Dianeth Pérez Arreola

Estoy de visita otra vez en Berlín, donde la temperatura es de varios grados bajo cero con sensación térmica aun más fría. La ciudad ya no tiene esos bellos colores ocres del otoño, y aunque el sol brilla, es incluso doloroso estar a la intemperie por más de quince minutos.

Por lo mismo, las actividades bajo techo son muy atractivas. Tuve la oportunidad de visitar el Museo Judío, donde me ha impresionado el “Jardín del Exilio”. Es un espacio exterior con 49 columnas de concreto que simbolizan el año de la fundación de Jerusalén. Una de las columnas está rellena de tierra traída desde esa ciudad. En lo alto de las columnas hay olivos plantados.

El suelo donde están las altas columnas no es horizontal, tiene una inclinación que da sentido al concepto del exilio: es difícil caminar por la pendiente, que representa empezar una nueva vida en otro país, mientras que la gravedad tira de nosotros simbolizando la tierra de donde venimos y nuestros lazos emocionales con nuestra patria.

Y para no extrañar tanto a México estando tan lejos, no hay mejor consuelo que la comida. En Gendarmenplatz, en pleno corazón de Berlín, está el restaurant Augustiner. El codillo de cerdo es un platillo típico e impresionante: un kilo de carne con un solo hueso servida sobre una cama de col. Es algo muy parecido a las carnitas y una desearía que viniera acompañado de tortillas y salsa. Nadie logra acabarse uno, por lo general se comparte y no es un platillo caro.

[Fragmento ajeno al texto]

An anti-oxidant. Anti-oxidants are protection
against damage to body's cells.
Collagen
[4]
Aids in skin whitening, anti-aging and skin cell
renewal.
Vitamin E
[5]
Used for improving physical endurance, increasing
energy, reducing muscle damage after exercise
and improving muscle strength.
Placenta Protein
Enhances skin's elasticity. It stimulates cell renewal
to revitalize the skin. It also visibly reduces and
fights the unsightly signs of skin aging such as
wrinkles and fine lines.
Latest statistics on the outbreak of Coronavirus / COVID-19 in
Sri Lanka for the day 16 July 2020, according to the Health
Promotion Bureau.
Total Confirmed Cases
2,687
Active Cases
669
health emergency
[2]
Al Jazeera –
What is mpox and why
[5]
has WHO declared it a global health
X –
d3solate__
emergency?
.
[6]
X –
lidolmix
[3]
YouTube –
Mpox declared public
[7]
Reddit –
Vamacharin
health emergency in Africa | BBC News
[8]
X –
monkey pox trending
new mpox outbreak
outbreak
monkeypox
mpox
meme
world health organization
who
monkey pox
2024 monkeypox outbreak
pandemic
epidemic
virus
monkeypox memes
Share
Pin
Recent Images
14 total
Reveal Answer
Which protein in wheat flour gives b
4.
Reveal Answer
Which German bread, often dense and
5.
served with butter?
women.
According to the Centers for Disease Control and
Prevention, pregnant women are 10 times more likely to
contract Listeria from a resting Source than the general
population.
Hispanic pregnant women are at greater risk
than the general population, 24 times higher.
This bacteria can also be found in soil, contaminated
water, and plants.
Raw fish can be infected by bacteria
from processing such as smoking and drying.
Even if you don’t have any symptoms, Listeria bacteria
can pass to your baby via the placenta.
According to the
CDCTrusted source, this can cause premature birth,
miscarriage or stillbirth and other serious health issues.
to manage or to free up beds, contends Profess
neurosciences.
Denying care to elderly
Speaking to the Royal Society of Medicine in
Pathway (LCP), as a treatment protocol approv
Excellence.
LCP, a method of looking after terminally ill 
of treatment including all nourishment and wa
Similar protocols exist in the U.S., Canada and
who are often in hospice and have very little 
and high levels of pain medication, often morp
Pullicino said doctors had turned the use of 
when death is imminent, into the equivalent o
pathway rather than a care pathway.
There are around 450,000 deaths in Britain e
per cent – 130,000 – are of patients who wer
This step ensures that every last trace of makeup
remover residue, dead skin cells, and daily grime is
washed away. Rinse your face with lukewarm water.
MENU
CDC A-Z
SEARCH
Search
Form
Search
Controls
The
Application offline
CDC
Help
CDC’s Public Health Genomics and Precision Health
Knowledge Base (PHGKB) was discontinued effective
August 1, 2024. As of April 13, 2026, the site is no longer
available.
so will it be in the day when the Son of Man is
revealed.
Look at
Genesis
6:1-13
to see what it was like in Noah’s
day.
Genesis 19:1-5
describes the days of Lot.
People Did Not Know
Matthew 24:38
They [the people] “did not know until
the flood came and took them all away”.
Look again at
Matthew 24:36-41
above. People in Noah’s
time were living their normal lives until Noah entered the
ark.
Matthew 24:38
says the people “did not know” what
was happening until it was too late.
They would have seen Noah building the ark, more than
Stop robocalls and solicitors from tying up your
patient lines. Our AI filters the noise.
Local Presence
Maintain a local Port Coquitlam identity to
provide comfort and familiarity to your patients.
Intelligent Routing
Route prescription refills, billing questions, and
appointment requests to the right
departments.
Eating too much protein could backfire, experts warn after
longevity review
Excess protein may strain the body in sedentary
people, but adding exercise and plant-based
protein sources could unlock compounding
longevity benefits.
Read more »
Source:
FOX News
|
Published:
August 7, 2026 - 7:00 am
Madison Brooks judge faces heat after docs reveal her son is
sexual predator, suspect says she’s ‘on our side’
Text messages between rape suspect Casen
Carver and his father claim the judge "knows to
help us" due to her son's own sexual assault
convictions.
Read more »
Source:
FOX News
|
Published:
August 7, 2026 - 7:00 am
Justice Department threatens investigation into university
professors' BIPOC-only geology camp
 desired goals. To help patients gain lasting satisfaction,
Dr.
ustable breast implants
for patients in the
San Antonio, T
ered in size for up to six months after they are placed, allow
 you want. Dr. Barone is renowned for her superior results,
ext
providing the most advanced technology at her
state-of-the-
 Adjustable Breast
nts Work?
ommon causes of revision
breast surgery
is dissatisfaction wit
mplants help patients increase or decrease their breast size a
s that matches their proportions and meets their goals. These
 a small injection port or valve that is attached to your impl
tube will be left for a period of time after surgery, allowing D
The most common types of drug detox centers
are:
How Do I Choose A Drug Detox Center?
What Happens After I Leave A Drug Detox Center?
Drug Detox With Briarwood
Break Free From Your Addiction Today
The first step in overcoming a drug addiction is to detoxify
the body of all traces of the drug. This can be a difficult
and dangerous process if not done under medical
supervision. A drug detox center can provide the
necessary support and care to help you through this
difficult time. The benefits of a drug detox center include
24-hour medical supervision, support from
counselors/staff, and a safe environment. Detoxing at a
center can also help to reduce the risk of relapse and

El restaurante elabora su propia cerveza, y hay varios tipos. Es un lugar muy acogedor, pero hay que tener cuidado con los carteristas. En diciembre pasado mi celular desapareció de la bolsa de mi chamarra mientras le hincaba el diente al famoso codillo. Larga vida a los seguros, nunca salga sin un seguro de viaje ni sin un seguro médico.

Continuando con los museos, la visita al Museo de las Comunicaciones fue algo dolorosa; no esperaba ver tras las vitrinas la consola Atari con la que jugaba en mi niñez, el modelo del primer teléfono que tuvimos en casa, el celular Nokia que tuve cuando estudiaba en Madrid y que me sacaron de la bolsa unos gitanos en el metro hace quince años, ni máquinas de escribir como las que usaba para hacer mis tareas en la secundaria. Salí de ahí sintiéndome historia viva.

Vaya viaje de vida que llevamos los cuarentones; el paso de análogo a digital, de los dibujos animados a la animación, de las máquinas de escribir a las computadoras, de los celulares a los teléfonos inteligentes, del correo tradicional al correo electrónico, de los walkmans a Spotify, de VHS y Beta a la televisión digital, de las voluminosas y pesadas televisiones a las pantallas planas, de la tragedia del transbordador Challenger a la exitosa puesta en órbita de un auto en el espacio. Pensándolo bien, es una fortuna ser testigo de estos cambios. ¿De qué nos maravillaremos en el futuro?